Madeline glanced at my hands briefly but did not comment on my more rigid stance. "That does not explain all the mud." Her features softened slightly, her anger replaced by concern. "What happened?"
"I saw a storm approaching and descended the stairs to return here for the night, but there was two women in the servant's hall when I reached the last steps. It was after sunset and I did not expect anyone to still be working. I didn't know what to do."
Again her eyes widened. "Did they see you?"
I shook my head. "I do not think so. I exited through the first door I saw before they could see me."
Apparently I sounded tremendously guilty as the questioning continued. "And then what happened?"
"I could not return inside."
Madeline considered my words as she crossed her arms over her chest. "Could not return inside where? The theater?"
I nodded. "The door locked behind me and there was no handle. I found myself in the alley."
She gasped, her face suddenly a shade whiter. She settled her hand over her chest and shook her head in disbelief. "Sweet Jesus, how long were you outside?"
"A few hours, I suppose." It had felt like an eternity, but I decided not to embellish my story, despite it clearly garnering me a bit of motherly sympathy.
At last Madeline looked at me and frowned as she shook her head in pure awe of my unexpected adventure. "How did you find a way inside? Surely all of the doors were locked."
I told her of how I managed to pull myself through a stable window and how the door leading into the theater was unlocked, which she assured me was a mistake and how fortunate I was to have found a way back inside. I conveniently left out the part where the two men would have robbed me on the street if I had possessed anything of value.
"Locked outside in the rain and yet no worse for wear," she said with an exasperated sigh. "My goodness, you most certainly have an angel watching over you."
My uncle, I suspected. No other angel would claim me.
"I do hope you have learned a valuable lesson," Madeline said sternly. "You are beyond fortunate you made it back inside unscathed. I would have worried myself to death if I had come down here and found you were missing."
"I know," I said before she could continue. I apologize for my foolish actions and I am glad you have returned," I said.
My words seemed to satisfy her. "I am too. Now clean your boots off and I will see you in the morning before the start of rehearsals."
Three days passed and still Madeline seemed like a different person since her unexpected trip to England. She spoke very little of her brother's death and the arrangements for his burial, which I understood as being still quit fresh and painful. Due to her commitment with the theater, she could not stay for the funeral, which saddened her, but the new performance at the Opera House occupied her time and left no room for dwelling on her grief, as she put it.
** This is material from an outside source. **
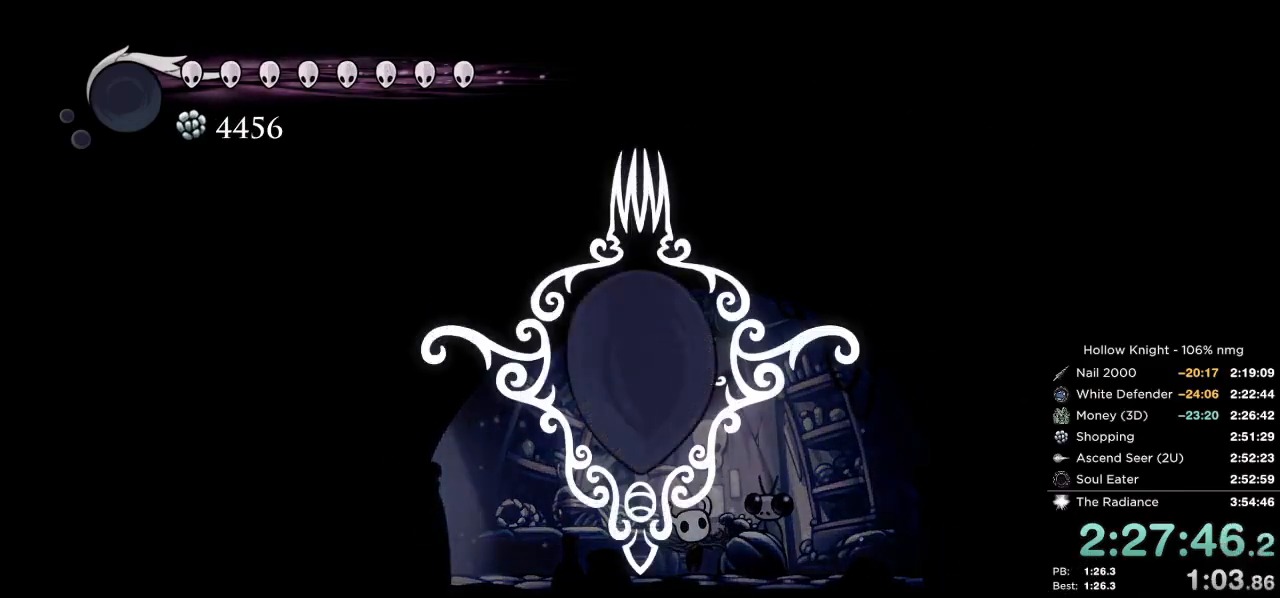
{"keys": [], "events": [[34, "nail", "up"], [67, "jump", "up"], [150, "nail", "down"], [167, "jump", "down"], [217, "nail", "up"], [234, "jump", "up"], [350, "nail", "down"], [367, "jump", "down"], [417, "nail", "up"], [434, "jump", "up"]]}
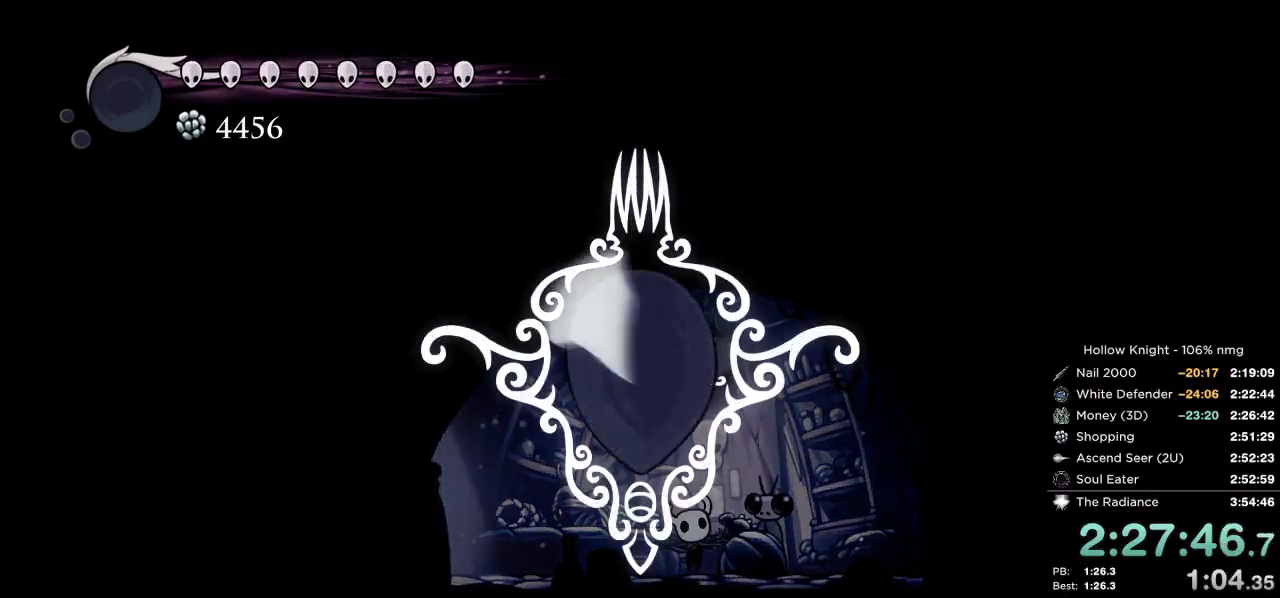
{"keys": [], "events": [[34, "jump", "down"], [67, "nail", "down"], [100, "nail", "up"], [117, "jump", "up"], [200, "nail", "down"], [234, "jump", "down"], [284, "nail", "up"], [300, "jump", "up"], [384, "nail", "down"], [417, "jump", "down"], [450, "nail", "up"], [484, "jump", "up"]]}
"I do believe you were spotted," she said at breakfast on the fourth morning.
I could not tell if she was upset with me or merely stating a fact, and so I made no remark.
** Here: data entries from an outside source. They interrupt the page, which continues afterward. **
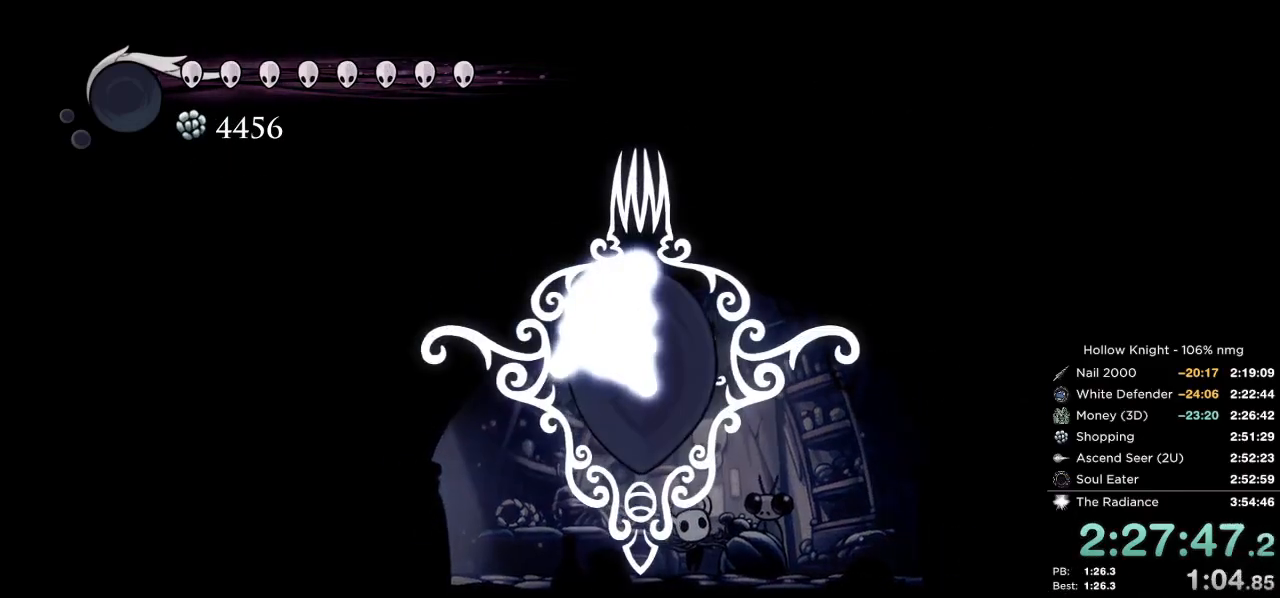
{"keys": ["jump", "nail"], "events": [[67, "nail", "down"], [100, "jump", "down"], [134, "nail", "up"], [167, "jump", "up"], [250, "nail", "down"], [267, "jump", "down"], [334, "nail", "up"], [350, "jump", "up"], [434, "nail", "down"], [450, "jump", "down"]]}
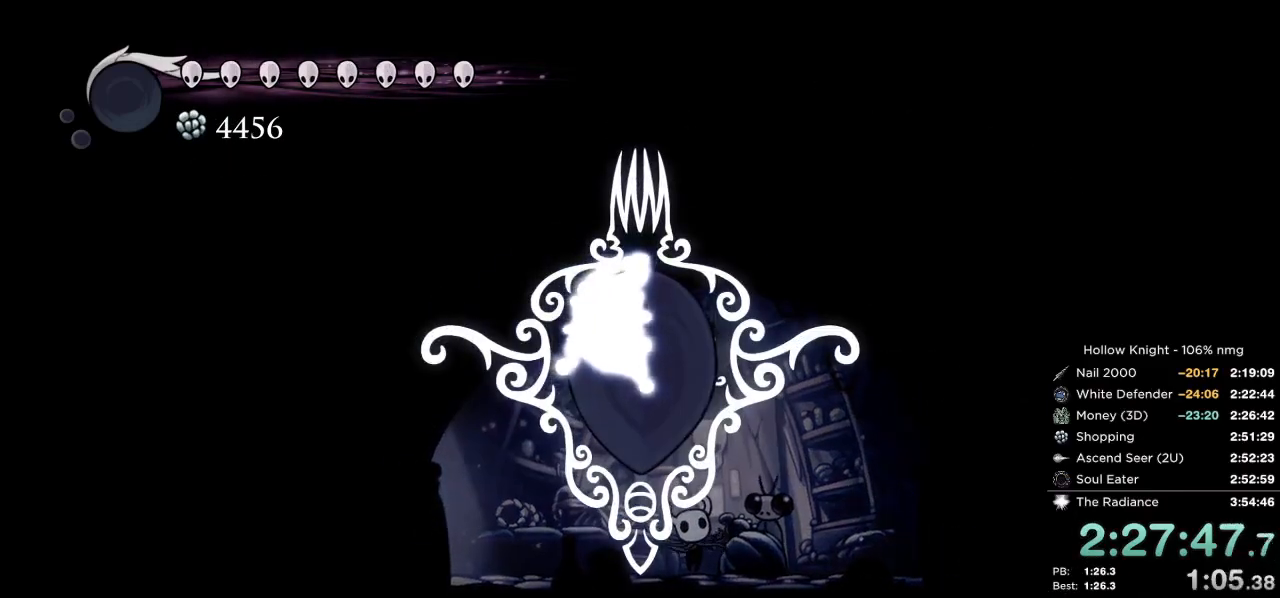
{"keys": ["jump", "nail"], "events": [[17, "nail", "up"], [34, "jump", "up"], [117, "jump", "down"], [117, "nail", "down"], [184, "nail", "up"], [217, "jump", "up"], [284, "nail", "down"], [300, "jump", "down"], [367, "nail", "up"], [384, "jump", "up"], [484, "nail", "down"], [500, "jump", "down"]]}
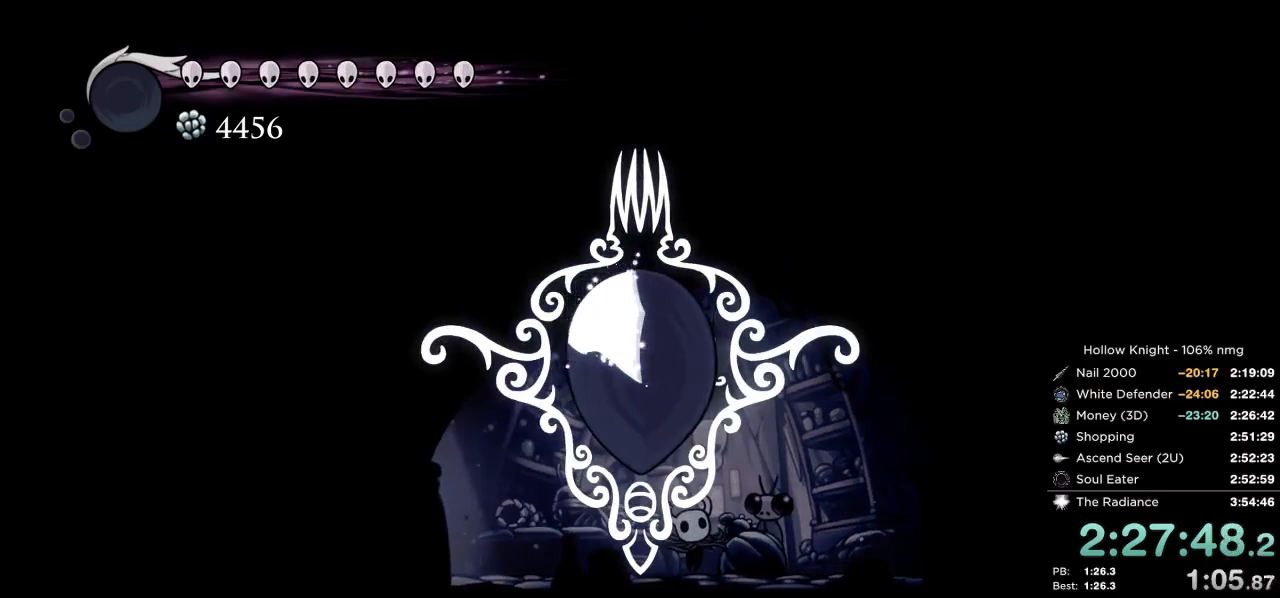
{"keys": [], "events": [[50, "nail", "up"], [67, "jump", "up"], [167, "nail", "down"], [200, "jump", "down"], [234, "nail", "up"], [267, "jump", "up"], [350, "nail", "down"], [384, "jump", "down"], [417, "nail", "up"], [450, "jump", "up"]]}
Madeline eyed me from her seat across the table while she sipped her coffee. "One of the cooks said the kitchen was ransacked. There were footsteps left in flour spilled across the floor and pastries meant for the Opera House managers disappeared," she explained when I did not reply.
I looked away as she dabbed the corners of her mouth. Ransacked did indeed sound like the proper description of what I had done. Perhaps I should have felt worse, but I had no regrets concerning my actions.
"And then the following night two maids confessed to seeing an apparition in the hall."
"What is an apparition?"
Madeline sat back in her chair and moved crumbs left from her biscuit around on her plate with her index finger. "A ghost," she explained. "They both said a very large apparition chased them down the hallway, floating in the air several feet above the ground. They both described it as having red, burning eyes and a head of death. When they rounded the corner, it disappeared into thin air."
"I did not chase anyone," I blurted out.
"I assume you did not float down the hall or somehow turn your eyes red either." Madeline smirked.
My gaze lowered. The second night had truly been the greatest of disasters. "I did not think they saw me."
"There is more," she said with a sigh. "A substantial amount of money from the last performance is missing out of the manager's office."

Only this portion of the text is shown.